Varias asociaciones que participan en el programa Coñece a túa provincia dieron la voz de alarma ante el organismo provincial y reclamaron la inmediata restauración del histórico inmueble, vinculado a la etapa política de la Restauración y desde el que se dieron los primeros pasos para negociar la paz con EE.UU. tras la guerra de Cuba.
Ayer, el gobierno provincial se hizo eco de estas quejas y se decidió instar a la Consellería de Medio Ambiente a que realice una rehabilitación integral en vista del «lamentable» estado del edificio.
El pazo de Lourizán fue adquirido por la Diputación en 1940 a la Caja de Ahorros Provincial (actualmente Caixanova) y a la marquesa de Alhucemas. Desde su adquisición fue cedido al Ministerio de Educación para Centro Regional de Enseñanzas, Investigaciones y Experiencias Forestales.
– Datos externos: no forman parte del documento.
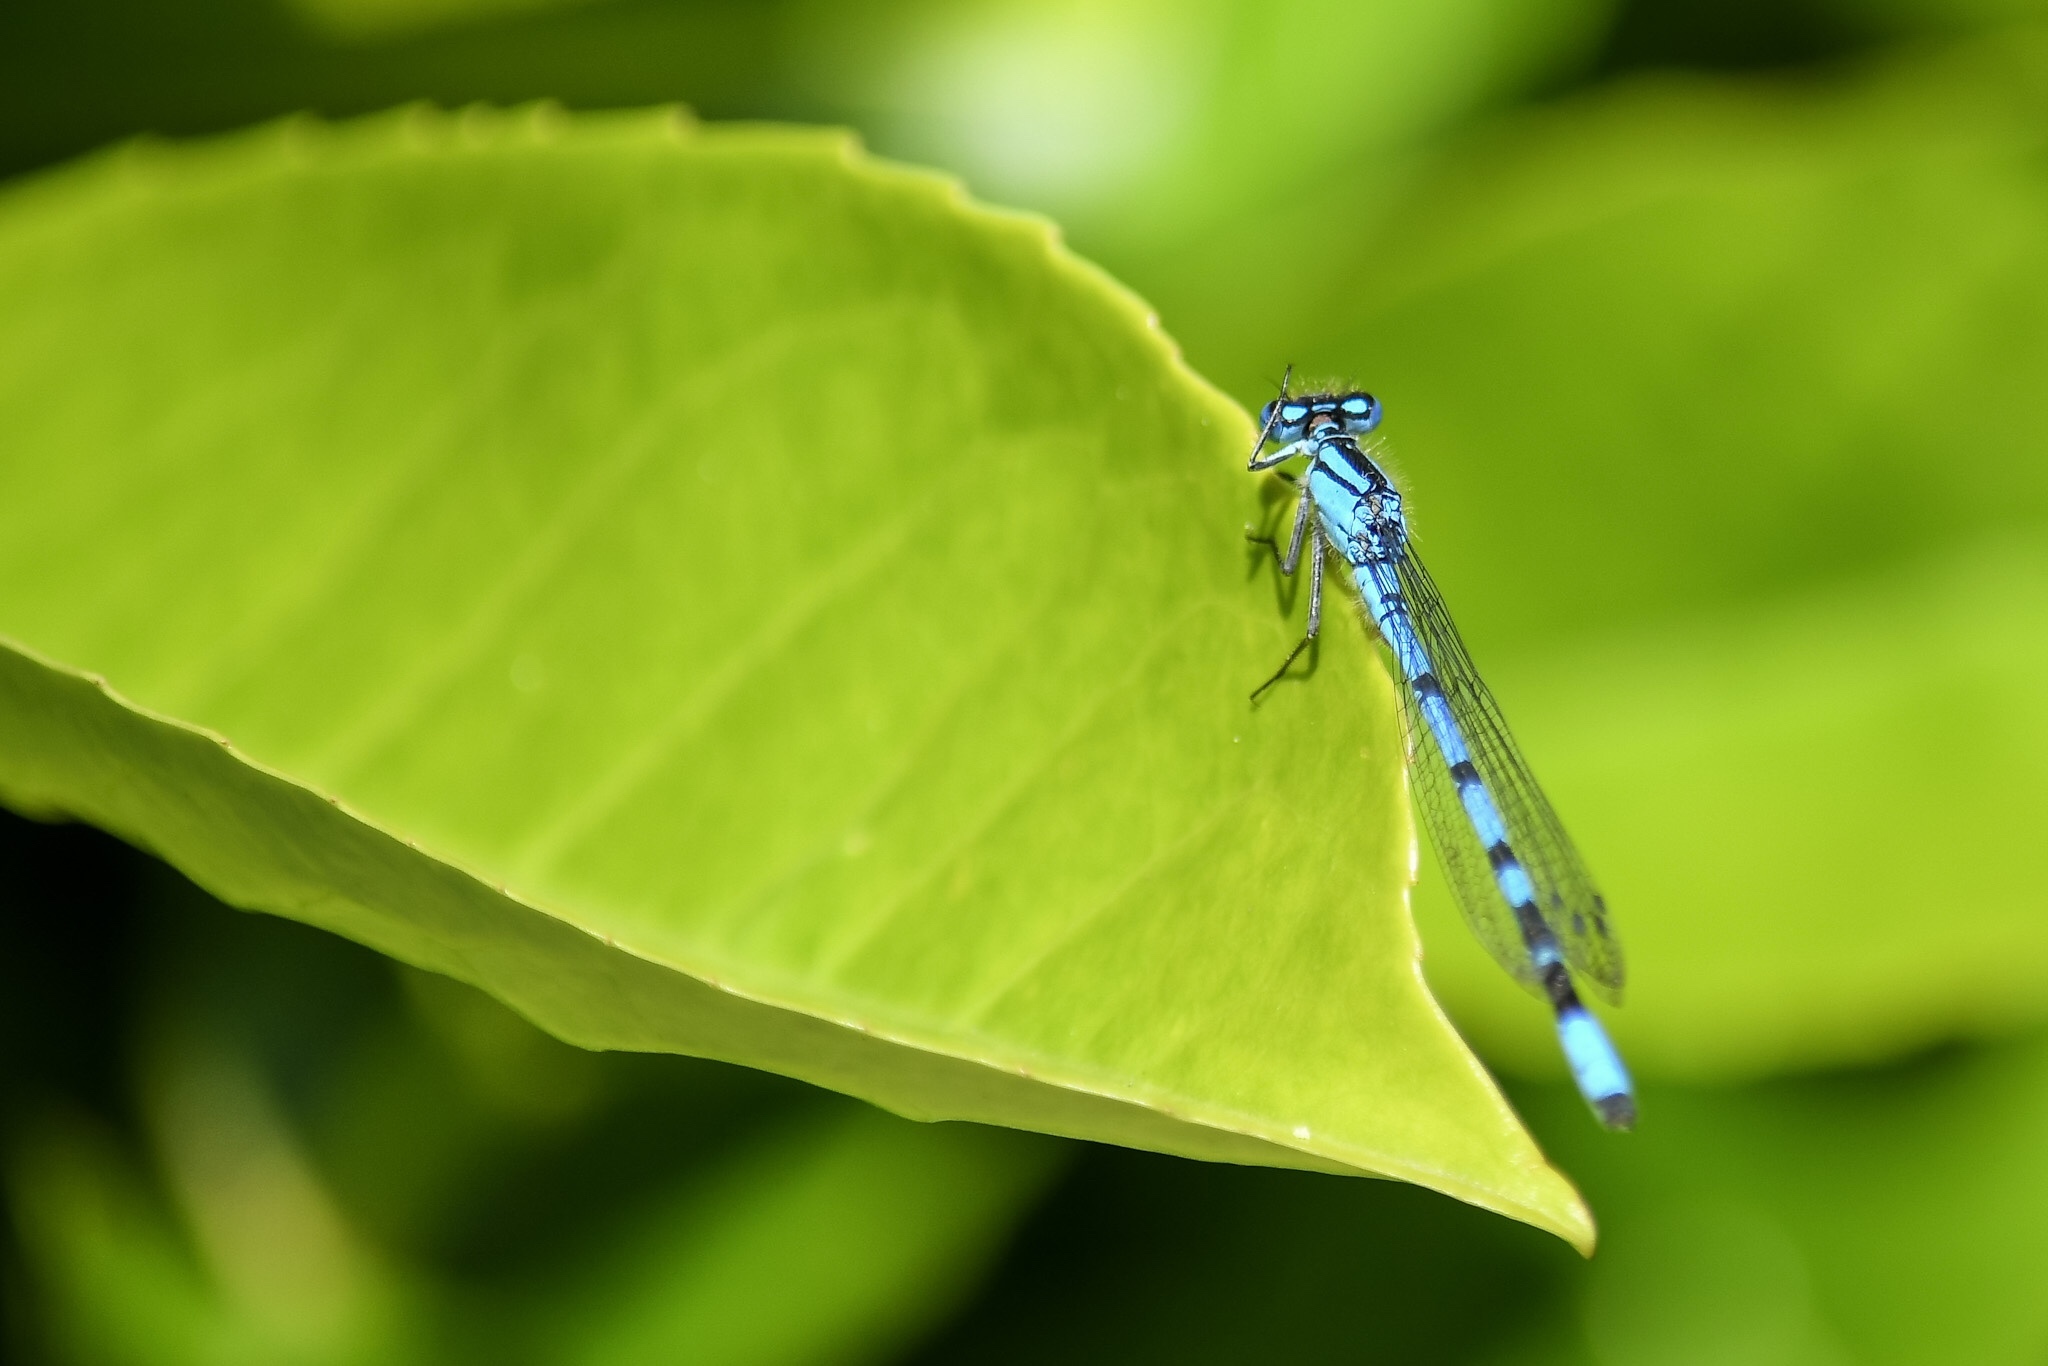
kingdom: Animalia
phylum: Arthropoda
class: Insecta
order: Odonata
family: Coenagrionidae
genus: Enallagma
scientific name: Enallagma cyathigerum
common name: Common blue damselfly
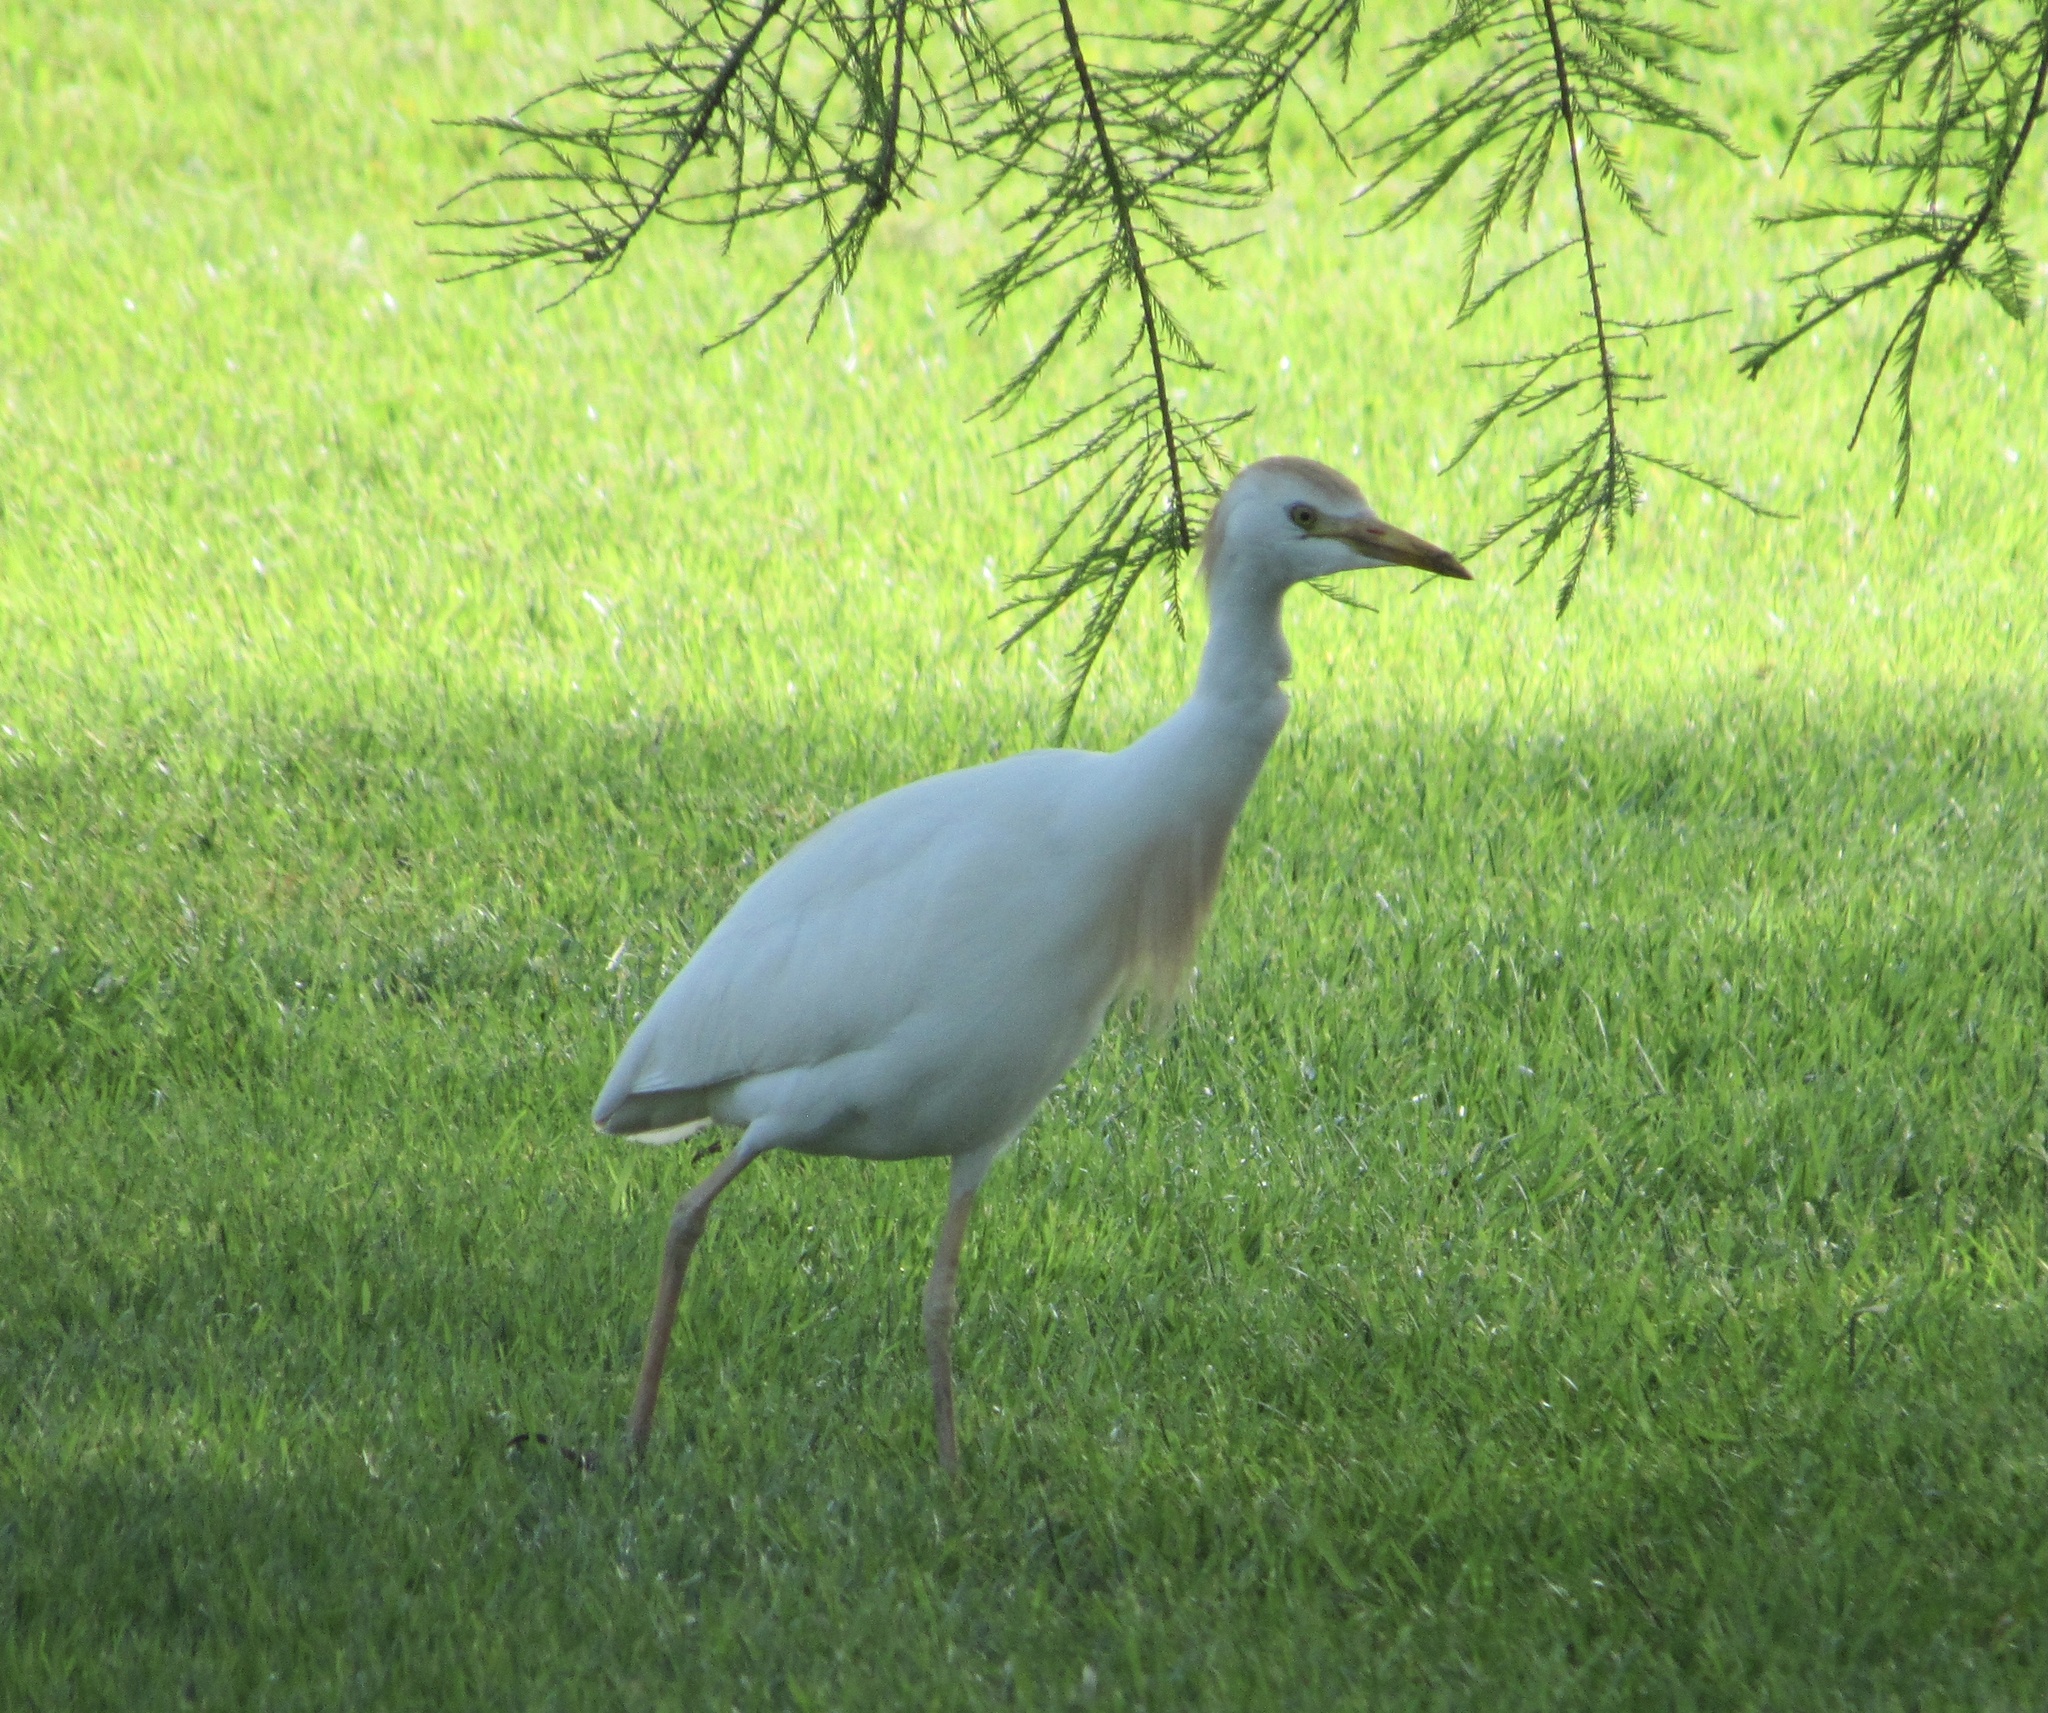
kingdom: Animalia
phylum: Chordata
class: Aves
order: Pelecaniformes
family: Ardeidae
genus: Bubulcus
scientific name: Bubulcus ibis
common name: Cattle egret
En los años 80, la cesión se hizo en favor de la Xunta, una vez realizadas las transferencias.
Se trata de un recinto que fue una granja en el siglo XV. De este período quedan algunos restos, como un palomar de planta circular. El bello edificio actual fue obra de Genaro de la Fuente. Está rodeado de 54 hectáreas que se reparten entre el jardín, la finca y un jardín botánico singular.